Von der Ferne gut lesbar

Gerettete Typografien: Die Osiandersche Buchhandlung

Über 90 Jahre hatte die Osiandersche Buchhandlung ihren Hauptstandort in der Tübinger Wilhelmstraße 12. Als dieser 2017 aufgegeben wurde, blieben beide vertikalen Aufschriften an den Seiten der Hauswände zunächst hängen. Erst im Februar 2021 wurde ein Satz der metallenen Lettern auf der östlichen Hausseite demontiert und der Stadtschriftsammlung übergeben.

17.11.2021

Eine Mischung aus Antiqua und Grotesk: Barbara Honner mit der Schrift der Tübinger Buchhandlung Osiander. Bild: Barbara Honner

Eine Mischung aus Antiqua und Grotesk: Barbara Honner mit der Schrift der Tübinger Buchhandlung Osiander. Bild: Barbara Honner

Die Schriftzüge „Osiander“ stammen aus den 1970er-Jahren und waren ehemals beleuchtet. Nach Aussage der Familie Riethmüller sind sie nach einem Entwurf der ehemaligen und inzwischen verstorbenen Buchhändlerin Ursula Plag entstanden. Die Reutlinger Pfarrerstochter trat 1952 ihre Ausbildung bei Osiander an und ging nach 41 Jahren 1993 in den Ruhestand. In dieser Zeit baute sie u.a. den Kunst- und Musikalienbereich aus und es heißt, sie kannte das Köchelverzeichnis sowie alle Bach-Kantaten auswendig. Ursula Plag war aber auch bekannt für ihre künstlerische Begabung. Sie gewann zahlreiche Preise für ihre Schaufenstergestaltung und war Hauskalligraphin der Buchhandlung.

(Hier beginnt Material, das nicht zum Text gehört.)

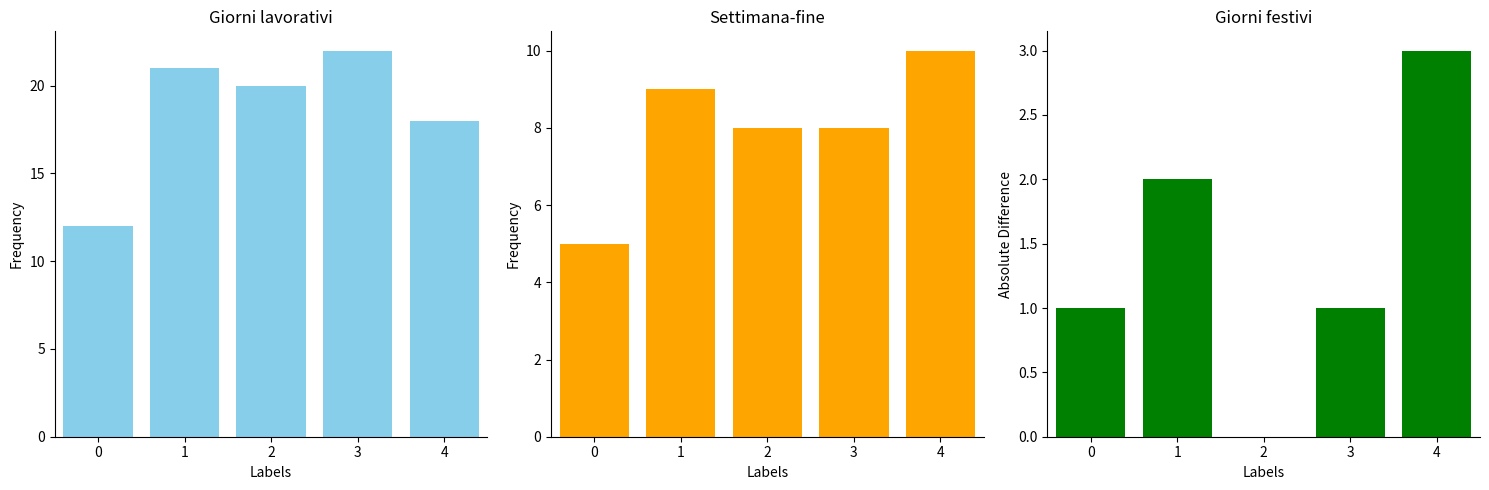

At which label is Giorni lavorativi closest to 17?

4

Der Schriftzug „Osiander“ ist in Versalien gestaltet und auch von der Ferne sehr gut lesbar. Jeder Buchstabe hat eine Höhe von etwa 40 Zentimeter. Die Schrift selbst ist eine Mischung aus einer Antiqua- und Groteskschrift. Während die eine normalerweise deutliche Serifen aufweist, verzichtet die andere gänzlich darauf. Bei diesem Entwurf sind die Füßchen eher angedeutet und weisen daher Ähnlichkeit mit den beiden großen Weltschriften Albertus und Optima auf. Deren Schöpfer gelten noch heute als weltberühmte Schriftgestalter, die mehrere Generationen von Grafikern und Typografen auf der ganzen Welt beeinflussten. Diese Schriftenarten sind nicht eindeutig klassifizierbar, weswegen sie „Bastardschriften“, heute „Hybridschriften“ genannt werden und zu den Zierschriften gehören. Die Albertus des Typografen Berthold Wolpe (1905 bis 1989) erschien 1940. Er emigrierte als Sohn jüdischer Eltern 1935 nach England. 2017 wurde die Albertus als Albertus Nova digitalisiert.

Auch die 1958 veröffentlichte Optima des gebürtigen Nürnbergers Hermann Zapf gehört zu den schönsten Schriften der Welt. Sie begegnet uns aktuell im Silberburg-Schriftzug am Marktplatz. Zapf übernahm 1977 die erste Professur für computergestützte Typografie in Amerika. Er starb hochbetagt 2015 in Darmstadt. Von welcher der beiden Schriften sich Ursula Plag auch immer hat inspirieren lassen, sie bewies ein gutes Gefühl für perfekte Schriftgestaltung. Barbara Honner

Mit dieser Serie stellen wir Schriften vor, die Barbara Honner vor der Entsorgung gerettet und dem Tübinger Stadtmuseum übergeben hat.